La tarantola universale
Avvenne a Chicago nel 1886. Il 1° di maggio, quando lo sciopero operaio paralizzò Chicago ed altre città, il quotidiano Philadelphia Tribune pronosticò: “L’elemento lavoro è stato morso da una tarantola universale ed è diventato un pazzo delirante”. Pazzo delirante erano gli operai che lottavano per una giornata lavorativa di otto ore e per il diritto all’organizzazione sindacale. L’anno successivo, quattro sindacalisti accusati di omicidio, furono condannati senza prove in un processo pasticciato. Si chiamavano George Engel, Adolph Fisher, Albert Parsons e Auguste Spies, marciarono verso la forca mentre il quinto condannato (Louis Lingg) si era suicidano in cella.
Ogni 1° maggio il mondo li ricorda
Tra l’altro vi racconto che circa sette o otto anni fa sono stato a Chicago, lì chiesi ai miei amici di portarmi laddove tutto era accaduto, e non lo conoscevano.
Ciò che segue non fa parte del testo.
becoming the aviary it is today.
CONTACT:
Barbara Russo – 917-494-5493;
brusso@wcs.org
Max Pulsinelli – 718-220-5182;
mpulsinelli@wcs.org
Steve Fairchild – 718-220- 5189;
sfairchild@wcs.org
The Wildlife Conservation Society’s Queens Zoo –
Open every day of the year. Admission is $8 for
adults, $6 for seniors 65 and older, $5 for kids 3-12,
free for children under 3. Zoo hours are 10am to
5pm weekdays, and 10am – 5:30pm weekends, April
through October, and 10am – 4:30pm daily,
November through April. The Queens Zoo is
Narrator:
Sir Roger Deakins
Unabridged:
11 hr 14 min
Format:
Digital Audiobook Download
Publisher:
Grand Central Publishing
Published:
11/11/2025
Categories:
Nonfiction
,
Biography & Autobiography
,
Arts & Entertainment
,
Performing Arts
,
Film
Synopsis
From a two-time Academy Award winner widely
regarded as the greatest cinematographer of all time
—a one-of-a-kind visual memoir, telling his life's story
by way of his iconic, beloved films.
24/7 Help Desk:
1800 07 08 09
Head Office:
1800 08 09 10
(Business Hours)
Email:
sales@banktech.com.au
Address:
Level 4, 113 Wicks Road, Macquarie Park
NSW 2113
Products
Allora mi resi conto che in realtà tutto questo, questa cerimonia universale – l’unica festa davvero universale che esiste -, negli Stati Uniti non si festeggiava, ossia era in quel momento l’unico paese al mondo dove il 1° maggio non era il Giorno dei Lavoratori. In tempi recenti questo è cambiato, ho ricevuto una lettera gioiosa di quegli stessi amici con cui mi raccontavano che in quel luogo era stato eretto un monolite in ricordo di quegli eroi del sindacalismo, che le cose erano cambiate e che si era tenuta per la priva volta nella storia una manifestazione di circa un milione di persone in loro memoria. La lettera si concludeva dicendo “Loro ti salutano”.
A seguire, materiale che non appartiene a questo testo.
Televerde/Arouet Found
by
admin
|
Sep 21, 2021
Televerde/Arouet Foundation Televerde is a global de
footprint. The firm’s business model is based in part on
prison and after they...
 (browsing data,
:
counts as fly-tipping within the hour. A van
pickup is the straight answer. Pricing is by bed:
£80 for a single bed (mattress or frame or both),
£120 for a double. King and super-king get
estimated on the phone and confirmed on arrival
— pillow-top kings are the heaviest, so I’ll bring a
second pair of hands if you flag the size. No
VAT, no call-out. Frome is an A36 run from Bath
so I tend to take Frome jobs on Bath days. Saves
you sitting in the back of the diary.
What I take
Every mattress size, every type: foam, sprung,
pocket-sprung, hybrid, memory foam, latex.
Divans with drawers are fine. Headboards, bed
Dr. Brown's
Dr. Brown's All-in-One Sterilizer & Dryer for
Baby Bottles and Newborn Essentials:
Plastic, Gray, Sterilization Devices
Ogni 1° maggio il mondo ricorda questi martiri, e con il tempo che passa le convenzioni internazionali, le costituzioni e le leggi gli hanno dato ragione. Tuttavia le aziende di maggior successo continuano a non rendersi conto. Proibiscono i sindacati e misurano le giornate di lavoro con gli orologi fusi di Salvador Dalì.
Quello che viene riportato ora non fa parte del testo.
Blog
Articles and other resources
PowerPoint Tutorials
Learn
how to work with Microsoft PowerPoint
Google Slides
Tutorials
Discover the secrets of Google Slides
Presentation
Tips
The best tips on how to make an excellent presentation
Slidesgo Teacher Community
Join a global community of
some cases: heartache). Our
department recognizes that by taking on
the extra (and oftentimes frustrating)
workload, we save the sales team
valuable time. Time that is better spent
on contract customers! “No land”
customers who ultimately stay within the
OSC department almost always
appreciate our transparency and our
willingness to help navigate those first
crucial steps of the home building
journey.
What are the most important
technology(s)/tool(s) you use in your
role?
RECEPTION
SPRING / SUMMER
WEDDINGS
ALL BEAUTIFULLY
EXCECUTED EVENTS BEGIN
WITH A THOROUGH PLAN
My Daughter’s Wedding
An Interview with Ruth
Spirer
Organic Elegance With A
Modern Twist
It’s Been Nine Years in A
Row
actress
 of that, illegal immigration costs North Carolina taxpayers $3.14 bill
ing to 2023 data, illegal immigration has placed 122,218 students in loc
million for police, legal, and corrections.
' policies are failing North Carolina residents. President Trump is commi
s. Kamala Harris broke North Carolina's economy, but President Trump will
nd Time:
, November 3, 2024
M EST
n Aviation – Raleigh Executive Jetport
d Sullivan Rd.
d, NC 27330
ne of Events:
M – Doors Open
Una malattia chiamata “lavoro”
Nel 1714 morì Bernardino Ramazzini. Era un medico particolare, un medico particolarissimo, che iniziava chiedendo: “Che lavoro fa?”. A nessuno era venuto in mente che ciò potesse avere una certa importanza. La sua esperienza gli permise di scrivere il primo Trattato di medicina del lavoro in cui descrisse, una per una, le malattie più frequenti in oltre 50 luoghi di lavoro. E provò che c’erano poche speranze di guarigione per gli operai che mangiavano fame, senza sole e senza riposo, in laboratori chiusi, senza aria e sporchi. Mentre Ramazzini moriva a Padova, a Londra nasceva Percivall Pott. Seguendo le orme del maestro italiano, questo medico inglese studiò la vita e la morte dei lavoratori poveri. Tra gli altri risultati Pott scoprì perché era così corta la vita dei bambini spazzacamini. I piccoli scorrevano nudi lungo le ciminiere, di casa in casa, e nel loro difficile compito di pulitura respiravano molta fuliggine. La fuliggine era il loro carnefice.
Usa e getta
Ogni settimana oltre 90 milioni di clienti entrano nei negozi Walmart. Ai suoi oltre 900.000 dipendenti è vietata l’affiliazione a qualsiasi sindacato. Se qualcuno ci facesse un pensiero diventerebbe un disoccupato in più. La ricca azienda rifiuta apertamente uno dei diritti umani proclamati dalle Nazioni Unite: la libertà di associazione. Di più, il fondatore di Walmart, Sam Walton, nel 1992 ha ricevuto la Medaglia della Libertà, uno di più alti riconoscimenti degli Stati Uniti.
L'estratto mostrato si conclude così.